Almost all mobile malware targeting the Google operating system. And attack vectors also reinforce the Apple platform. On the front of mobile malware, power relations have not changed much: Android is still the most targeted platform by pirates, by far. This is the conclusion of a study just published by the company FireEye (US IT security company). It analyzed no less than 7 million mobile applications, collected between January and October 2014. In this set, they found “millions of malware.” But in 96% of cases, the malware targeted the Google operating system.
Obviously, most Android malware is slightly modified copies of other malware. By only counting single samples, FireEye Malware reaches 3,90,000 or 1,50,000 from a year earlier. One area that has the most off is the theft of banking data, which now has more than 1,300 unique samples against 260 a year earlier. An increase of 500%.
In the genre, one of the most illustrious representatives KorBanker is a Trojan horse distributed mainly in South Korea through the Google Play. It takes the appearance of a banking application, but behind the scenes it grants administrator rights to the terminal intercept bank data and sends SMS to hackers.

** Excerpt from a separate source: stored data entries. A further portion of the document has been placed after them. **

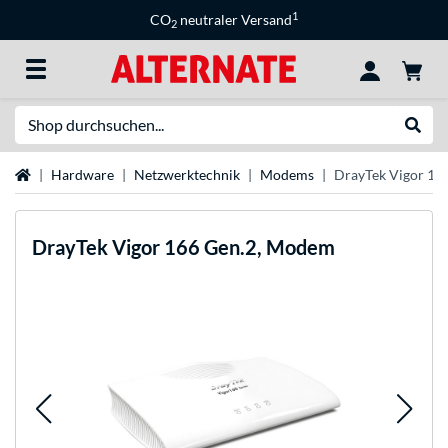
1
CO
neutraler Versand
2
Suche
Suche
Startseite
Hardware
Netzwerktechnik
Modems
DrayTek Vigor 16
DrayTek
Vigor 166 Gen.2, Modem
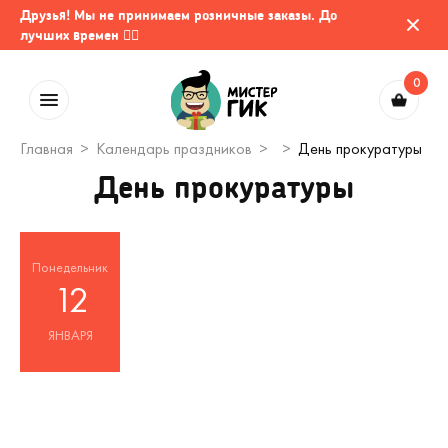
Друзья! Мы не принимаем розничные заказы. До
лучших времен 🤷‍♂️
0
Главная
Календарь праздников
День прокуратуры
День прокуратуры
Понедельник
12
ЯНВАРЯ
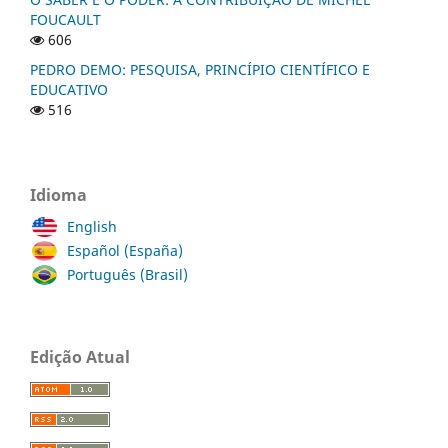
FOUCAULT
606
PEDRO DEMO: PESQUISA, PRINCÍPIO CIENTÍFICO E
EDUCATIVO
516
Idioma
English
Español (España)
Português (Brasil)
Edição Atual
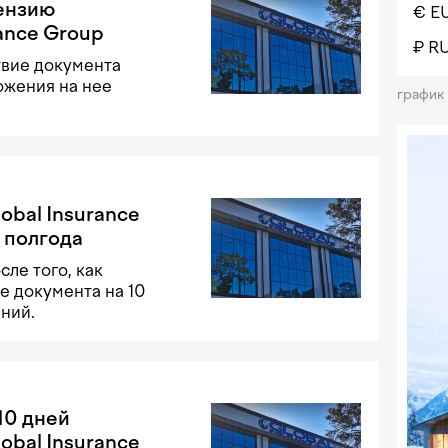
ензию
€ E
ance Group
₽ R
твие документа
ожения на нее
график
obal Insurance
 полгода
ле того, как
 документа на 10
ний.
10 дней
obal Insurance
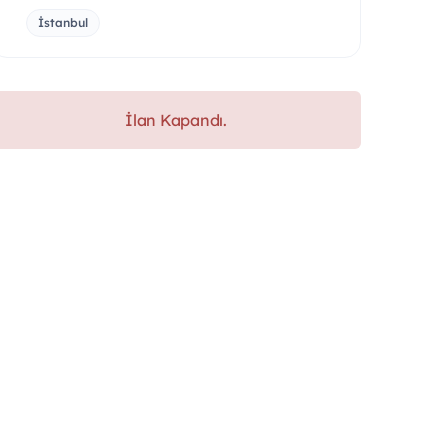
İstanbul
İlan Kapandı.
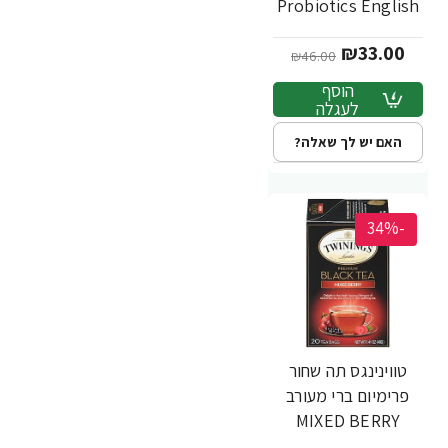
Probiotics English
Breakfast ארוחת
₪33.00
בוקר אנגלית 18 שקיקי
₪46.00
- מבית Twinings
הוסף
לעגלה
האם יש לך שאלה?
-34%
טווינינגס תה שחור
פרימיום ברי מעורב
MIXED BERRY
PREMIUM BLACK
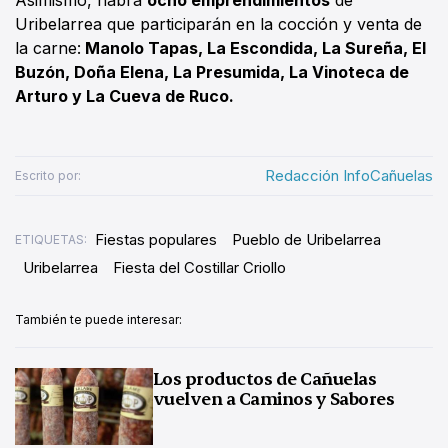
Uribelarrea que participarán en la cocción y venta de
la carne:
Manolo Tapas, La Escondida, La Sureña, El
Buzón, Doña Elena, La Presumida, La Vinoteca de
Arturo y La Cueva de Ruco.
Redacción InfoCañuelas
Escrito por:
Fiestas populares
Pueblo de Uribelarrea
ETIQUETAS:
Uribelarrea
Fiesta del Costillar Criollo
También te puede interesar:
Los productos de Cañuelas
vuelven a Caminos y Sabores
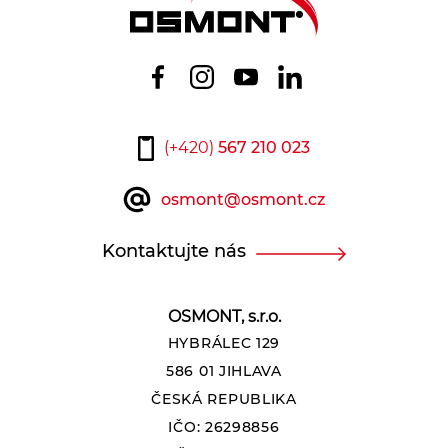
(+420)
567 210 023
osmont@osmont.cz
Kontaktujte nás
OSMONT, s.r.o.
HYBRÁLEC 129
586 01 JIHLAVA
ČESKÁ REPUBLIKA
IČO: 26298856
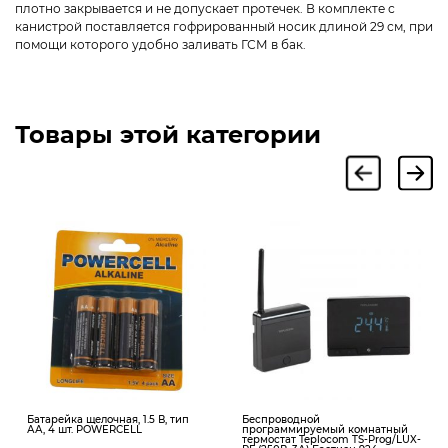
плотно закрывается и не допускает протечек. В комплекте с
канистрой поставляется гофрированный носик длиной 29 см, при
помощи которого удобно заливать ГСМ в бак.
Товары этой категории
Батарейка щелочная, 1.5 В, тип
Беспроводной
АА, 4 шт. POWERCELL
программируемый комнатный
термостат Teplocom TS-Prog/LUX-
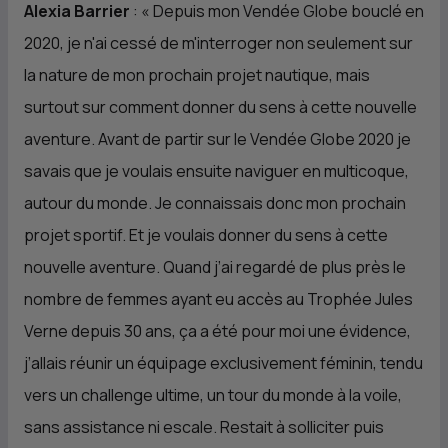
Alexia Barrier
: «
⁠Depuis mon Vendée Globe bouclé en
2020, je n'ai cessé de m'interroger non seulement sur
la nature de mon prochain projet nautique, mais
surtout sur comment donner du sens à cette nouvelle
aventure. Avant de partir sur le Vendée Globe 2020 je
savais que je voulais ensuite naviguer en multicoque,
autour du monde. Je connaissais donc mon prochain
projet sportif. Et je voulais donner du sens à cette
nouvelle aventure. Quand j’ai regardé de plus près le
nombre de femmes ayant eu accès au Trophée Jules
Verne depuis 30 ans, ça a été pour moi une évidence,
j’allais réunir un équipage exclusivement féminin, tendu
vers un challenge ultime, un tour du monde à la voile,
sans assistance ni escale. Restait à solliciter puis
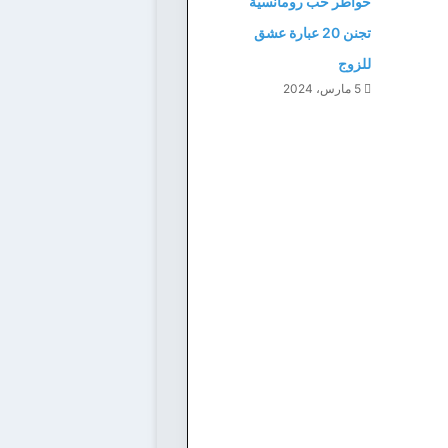
خواطر حب رومانسية
تجنن 20 عبارة عشق
للزوج
5 مارس، 2024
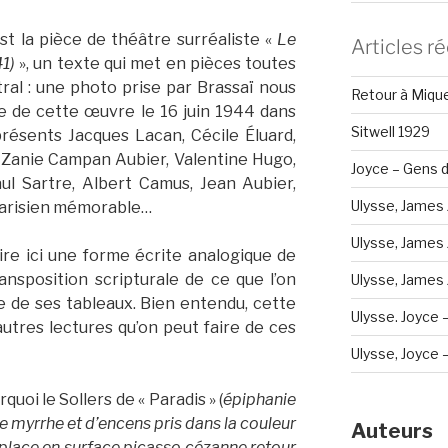
st la pièce de théâtre surréaliste «
Le
Articles r
1)
», un texte qui met en pièces toutes
tral : une photo prise par Brassaï nous
Retour à Miqu
re de cette œuvre le 16 juin 1944 dans
Sitwell 1929
 présents Jacques Lacan, Cécile Éluard,
, Zanie Campan Aubier, Valentine Hugo,
Joyce – Gens d
ul Sartre, Albert Camus, Jean Aubier,
Ulysse, James 
arisien mémorable…
Ulysse, James 
lire ici une forme écrite analogique de
nsposition scripturale de ce que l’on
Ulysse, James J
e de ses tableaux. Bien entendu, cette
Ulysse. Joyce 
autres lectures qu’on peut faire de ces
Ulysse, Joyce – 
oi le Sollers de « Paradis » (
épiphanie
e myrrhe et d’encens pris dans la couleur
Auteurs
 place en surface picasso cézanne retour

Hackers try to Bypass the App Store
On iOS, the picture is totally different. Stringent procedures, publishing applications on App Store make malware are rare on non jailbroken Apple devices. The few specimens rely on SSL faults / TLS or Cross-Site Scripting.
But all is not rosy either. Hackers use increasingly the mode of distribution of ad hoc Apple to get their way. Normally reserved for businesses and developers, it bypasses the App Store and install applications directly on an iPhone or an iPad. This attack vector has been used in several recent cases of malware: WireLurker and Pawn Storm.
Finally, FireEye is concerned about the poor quality of business applications distributed in ad hoc mode. The company counted 1,400, which is not very high. But in 80% of cases it has detected risky coding practices such as the use of private APIs and not documented. This can open the door to hackers.